Task item:
Print every record below exactly as written.

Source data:
Start of Block

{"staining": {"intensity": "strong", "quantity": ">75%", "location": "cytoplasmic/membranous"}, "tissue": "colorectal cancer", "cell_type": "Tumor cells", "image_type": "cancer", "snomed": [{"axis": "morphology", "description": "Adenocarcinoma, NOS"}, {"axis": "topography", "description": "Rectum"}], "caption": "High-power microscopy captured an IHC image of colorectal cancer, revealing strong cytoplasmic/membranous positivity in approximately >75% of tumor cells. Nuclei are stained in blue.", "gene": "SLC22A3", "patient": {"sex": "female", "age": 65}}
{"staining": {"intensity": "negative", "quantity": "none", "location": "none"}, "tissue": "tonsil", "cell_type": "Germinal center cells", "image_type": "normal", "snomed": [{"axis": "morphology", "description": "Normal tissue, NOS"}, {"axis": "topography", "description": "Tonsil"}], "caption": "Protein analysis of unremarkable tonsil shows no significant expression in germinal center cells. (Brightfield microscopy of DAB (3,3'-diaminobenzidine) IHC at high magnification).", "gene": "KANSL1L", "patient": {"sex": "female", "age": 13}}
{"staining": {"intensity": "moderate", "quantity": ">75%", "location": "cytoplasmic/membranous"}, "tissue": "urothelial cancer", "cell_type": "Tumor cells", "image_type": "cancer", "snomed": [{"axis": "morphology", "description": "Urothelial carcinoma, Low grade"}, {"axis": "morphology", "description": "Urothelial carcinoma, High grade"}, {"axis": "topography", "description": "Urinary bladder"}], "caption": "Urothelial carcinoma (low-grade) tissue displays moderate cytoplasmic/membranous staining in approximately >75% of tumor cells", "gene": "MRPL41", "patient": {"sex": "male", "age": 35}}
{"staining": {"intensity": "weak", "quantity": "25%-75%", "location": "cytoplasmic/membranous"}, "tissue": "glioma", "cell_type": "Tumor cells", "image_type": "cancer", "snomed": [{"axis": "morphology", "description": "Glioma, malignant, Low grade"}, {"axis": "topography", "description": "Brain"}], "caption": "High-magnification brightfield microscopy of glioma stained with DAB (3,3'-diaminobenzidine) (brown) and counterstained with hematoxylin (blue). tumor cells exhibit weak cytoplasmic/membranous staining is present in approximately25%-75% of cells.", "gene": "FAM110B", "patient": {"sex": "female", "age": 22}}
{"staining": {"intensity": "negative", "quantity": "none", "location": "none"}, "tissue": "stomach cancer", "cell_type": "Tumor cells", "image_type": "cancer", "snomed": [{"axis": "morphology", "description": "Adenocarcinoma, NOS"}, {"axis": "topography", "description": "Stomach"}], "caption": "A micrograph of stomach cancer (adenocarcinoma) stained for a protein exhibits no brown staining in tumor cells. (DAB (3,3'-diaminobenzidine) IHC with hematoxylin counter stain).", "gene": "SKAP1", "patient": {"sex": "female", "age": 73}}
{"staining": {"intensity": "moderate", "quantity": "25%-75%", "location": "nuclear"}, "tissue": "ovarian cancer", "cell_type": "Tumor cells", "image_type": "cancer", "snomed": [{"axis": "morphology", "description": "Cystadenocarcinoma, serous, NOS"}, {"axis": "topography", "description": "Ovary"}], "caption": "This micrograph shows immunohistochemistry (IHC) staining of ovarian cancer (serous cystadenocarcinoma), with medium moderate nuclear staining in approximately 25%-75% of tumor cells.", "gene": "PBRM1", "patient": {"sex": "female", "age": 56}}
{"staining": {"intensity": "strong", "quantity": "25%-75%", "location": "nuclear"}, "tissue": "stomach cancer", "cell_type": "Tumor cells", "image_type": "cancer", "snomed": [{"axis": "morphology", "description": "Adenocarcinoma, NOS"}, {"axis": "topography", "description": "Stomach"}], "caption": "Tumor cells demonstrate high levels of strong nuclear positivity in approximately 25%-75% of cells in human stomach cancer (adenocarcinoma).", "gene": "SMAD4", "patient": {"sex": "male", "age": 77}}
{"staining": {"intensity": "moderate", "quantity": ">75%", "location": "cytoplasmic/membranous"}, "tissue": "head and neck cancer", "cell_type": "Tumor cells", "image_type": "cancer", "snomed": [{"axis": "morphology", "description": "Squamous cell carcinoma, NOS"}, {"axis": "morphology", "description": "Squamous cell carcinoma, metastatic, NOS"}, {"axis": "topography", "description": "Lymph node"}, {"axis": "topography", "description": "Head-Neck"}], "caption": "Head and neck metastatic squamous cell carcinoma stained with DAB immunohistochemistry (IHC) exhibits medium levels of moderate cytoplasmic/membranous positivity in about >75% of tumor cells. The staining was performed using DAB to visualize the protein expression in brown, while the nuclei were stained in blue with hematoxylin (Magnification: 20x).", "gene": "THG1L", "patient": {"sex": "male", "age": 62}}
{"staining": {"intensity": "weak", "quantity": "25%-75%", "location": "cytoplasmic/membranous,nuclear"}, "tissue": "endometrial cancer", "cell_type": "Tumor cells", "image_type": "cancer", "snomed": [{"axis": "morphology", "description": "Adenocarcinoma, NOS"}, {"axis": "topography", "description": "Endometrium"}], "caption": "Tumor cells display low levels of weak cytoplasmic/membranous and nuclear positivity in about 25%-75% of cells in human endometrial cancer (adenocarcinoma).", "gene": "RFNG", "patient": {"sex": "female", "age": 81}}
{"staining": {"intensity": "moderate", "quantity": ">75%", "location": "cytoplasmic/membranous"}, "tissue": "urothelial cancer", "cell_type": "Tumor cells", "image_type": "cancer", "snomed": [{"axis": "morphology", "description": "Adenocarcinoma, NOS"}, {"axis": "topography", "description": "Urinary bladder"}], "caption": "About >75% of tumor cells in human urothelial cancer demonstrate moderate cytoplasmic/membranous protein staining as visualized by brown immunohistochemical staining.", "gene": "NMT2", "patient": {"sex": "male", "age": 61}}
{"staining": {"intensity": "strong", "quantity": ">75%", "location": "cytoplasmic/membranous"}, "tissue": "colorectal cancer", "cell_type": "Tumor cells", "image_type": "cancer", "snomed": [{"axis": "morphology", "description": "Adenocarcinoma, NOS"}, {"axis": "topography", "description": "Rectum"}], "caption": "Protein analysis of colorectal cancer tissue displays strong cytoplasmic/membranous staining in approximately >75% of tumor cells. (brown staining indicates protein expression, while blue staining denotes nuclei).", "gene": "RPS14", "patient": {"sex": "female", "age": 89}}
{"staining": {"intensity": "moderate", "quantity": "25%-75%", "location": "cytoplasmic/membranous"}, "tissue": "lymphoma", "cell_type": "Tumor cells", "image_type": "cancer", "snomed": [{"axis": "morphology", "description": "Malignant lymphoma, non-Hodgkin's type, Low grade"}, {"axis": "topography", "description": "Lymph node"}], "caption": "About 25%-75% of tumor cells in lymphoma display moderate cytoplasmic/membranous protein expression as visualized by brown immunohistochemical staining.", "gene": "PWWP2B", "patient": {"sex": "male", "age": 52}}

End of Block

Written answer:
{"staining": {"intensity": "strong", "quantity": ">75%", "location": "cytoplasmic/membranous"}, "tissue": "colorectal cancer", "cell_type": "Tumor cells", "image_type": "cancer", "snomed": [{"axis": "morphology", "description": "Adenocarcinoma, NOS"}, {"axis": "topography", "description": "Rectum"}], "caption": "High-power microscopy captured an IHC image of colorectal cancer, revealing strong cytoplasmic/membranous positivity in approximately >75% of tumor cells. Nuclei are stained in blue.", "gene": "SLC22A3", "patient": {"sex": "female", "age": 65}}
{"staining": {"intensity": "negative", "quantity": "none", "location": "none"}, "tissue": "tonsil", "cell_type": "Germinal center cells", "image_type": "normal", "snomed": [{"axis": "morphology", "description": "Normal tissue, NOS"}, {"axis": "topography", "description": "Tonsil"}], "caption": "Protein analysis of unremarkable tonsil shows no significant expression in germinal center cells. (Brightfield microscopy of DAB (3,3'-diaminobenzidine) IHC at high magnification).", "gene": "KANSL1L", "patient": {"sex": "female", "age": 13}}
{"staining": {"intensity": "moderate", "quantity": ">75%", "location": "cytoplasmic/membranous"}, "tissue": "urothelial cancer", "cell_type": "Tumor cells", "image_type": "cancer", "snomed": [{"axis": "morphology", "description": "Urothelial carcinoma, Low grade"}, {"axis": "morphology", "description": "Urothelial carcinoma, High grade"}, {"axis": "topography", "description": "Urinary bladder"}], "caption": "Urothelial carcinoma (low-grade) tissue displays moderate cytoplasmic/membranous staining in approximately >75% of tumor cells", "gene": "MRPL41", "patient": {"sex": "male", "age": 35}}
{"staining": {"intensity": "weak", "quantity": "25%-75%", "location": "cytoplasmic/membranous"}, "tissue": "glioma", "cell_type": "Tumor cells", "image_type": "cancer", "snomed": [{"axis": "morphology", "description": "Glioma, malignant, Low grade"}, {"axis": "topography", "description": "Brain"}], "caption": "High-magnification brightfield microscopy of glioma stained with DAB (3,3'-diaminobenzidine) (brown) and counterstained with hematoxylin (blue). tumor cells exhibit weak cytoplasmic/membranous staining is present in approximately25%-75% of cells.", "gene": "FAM110B", "patient": {"sex": "female", "age": 22}}
{"staining": {"intensity": "negative", "quantity": "none", "location": "none"}, "tissue": "stomach cancer", "cell_type": "Tumor cells", "image_type": "cancer", "snomed": [{"axis": "morphology", "description": "Adenocarcinoma, NOS"}, {"axis": "topography", "description": "Stomach"}], "caption": "A micrograph of stomach cancer (adenocarcinoma) stained for a protein exhibits no brown staining in tumor cells. (DAB (3,3'-diaminobenzidine) IHC with hematoxylin counter stain).", "gene": "SKAP1", "patient": {"sex": "female", "age": 73}}
{"staining": {"intensity": "moderate", "quantity": "25%-75%", "location": "nuclear"}, "tissue": "ovarian cancer", "cell_type": "Tumor cells", "image_type": "cancer", "snomed": [{"axis": "morphology", "description": "Cystadenocarcinoma, serous, NOS"}, {"axis": "topography", "description": "Ovary"}], "caption": "This micrograph shows immunohistochemistry (IHC) staining of ovarian cancer (serous cystadenocarcinoma), with medium moderate nuclear staining in approximately 25%-75% of tumor cells.", "gene": "PBRM1", "patient": {"sex": "female", "age": 56}}
{"staining": {"intensity": "strong", "quantity": "25%-75%", "location": "nuclear"}, "tissue": "stomach cancer", "cell_type": "Tumor cells", "image_type": "cancer", "snomed": [{"axis": "morphology", "description": "Adenocarcinoma, NOS"}, {"axis": "topography", "description": "Stomach"}], "caption": "Tumor cells demonstrate high levels of strong nuclear positivity in approximately 25%-75% of cells in human stomach cancer (adenocarcinoma).", "gene": "SMAD4", "patient": {"sex": "male", "age": 77}}
{"staining": {"intensity": "moderate", "quantity": ">75%", "location": "cytoplasmic/membranous"}, "tissue": "head and neck cancer", "cell_type": "Tumor cells", "image_type": "cancer", "snomed": [{"axis": "morphology", "description": "Squamous cell carcinoma, NOS"}, {"axis": "morphology", "description": "Squamous cell carcinoma, metastatic, NOS"}, {"axis": "topography", "description": "Lymph node"}, {"axis": "topography", "description": "Head-Neck"}], "caption": "Head and neck metastatic squamous cell carcinoma stained with DAB immunohistochemistry (IHC) exhibits medium levels of moderate cytoplasmic/membranous positivity in about >75% of tumor cells. The staining was performed using DAB to visualize the protein expression in brown, while the nuclei were stained in blue with hematoxylin (Magnification: 20x).", "gene": "THG1L", "patient": {"sex": "male", "age": 62}}
{"staining": {"intensity": "weak", "quantity": "25%-75%", "location": "cytoplasmic/membranous,nuclear"}, "tissue": "endometrial cancer", "cell_type": "Tumor cells", "image_type": "cancer", "snomed": [{"axis": "morphology", "description": "Adenocarcinoma, NOS"}, {"axis": "topography", "description": "Endometrium"}], "caption": "Tumor cells display low levels of weak cytoplasmic/membranous and nuclear positivity in about 25%-75% of cells in human endometrial cancer (adenocarcinoma).", "gene": "RFNG", "patient": {"sex": "female", "age": 81}}
{"staining": {"intensity": "moderate", "quantity": ">75%", "location": "cytoplasmic/membranous"}, "tissue": "urothelial cancer", "cell_type": "Tumor cells", "image_type": "cancer", "snomed": [{"axis": "morphology", "description": "Adenocarcinoma, NOS"}, {"axis": "topography", "description": "Urinary bladder"}], "caption": "About >75% of tumor cells in human urothelial cancer demonstrate moderate cytoplasmic/membranous protein staining as visualized by brown immunohistochemical staining.", "gene": "NMT2", "patient": {"sex": "male", "age": 61}}
{"staining": {"intensity": "strong", "quantity": ">75%", "location": "cytoplasmic/membranous"}, "tissue": "colorectal cancer", "cell_type": "Tumor cells", "image_type": "cancer", "snomed": [{"axis": "morphology", "description": "Adenocarcinoma, NOS"}, {"axis": "topography", "description": "Rectum"}], "caption": "Protein analysis of colorectal cancer tissue displays strong cytoplasmic/membranous staining in approximately >75% of tumor cells. (brown staining indicates protein expression, while blue staining denotes nuclei).", "gene": "RPS14", "patient": {"sex": "female", "age": 89}}
{"staining": {"intensity": "moderate", "quantity": "25%-75%", "location": "cytoplasmic/membranous"}, "tissue": "lymphoma", "cell_type": "Tumor cells", "image_type": "cancer", "snomed": [{"axis": "morphology", "description": "Malignant lymphoma, non-Hodgkin's type, Low grade"}, {"axis": "topography", "description": "Lymph node"}], "caption": "About 25%-75% of tumor cells in lymphoma display moderate cytoplasmic/membranous protein expression as visualized by brown immunohistochemical staining.", "gene": "PWWP2B", "patient": {"sex": "male", "age": 52}}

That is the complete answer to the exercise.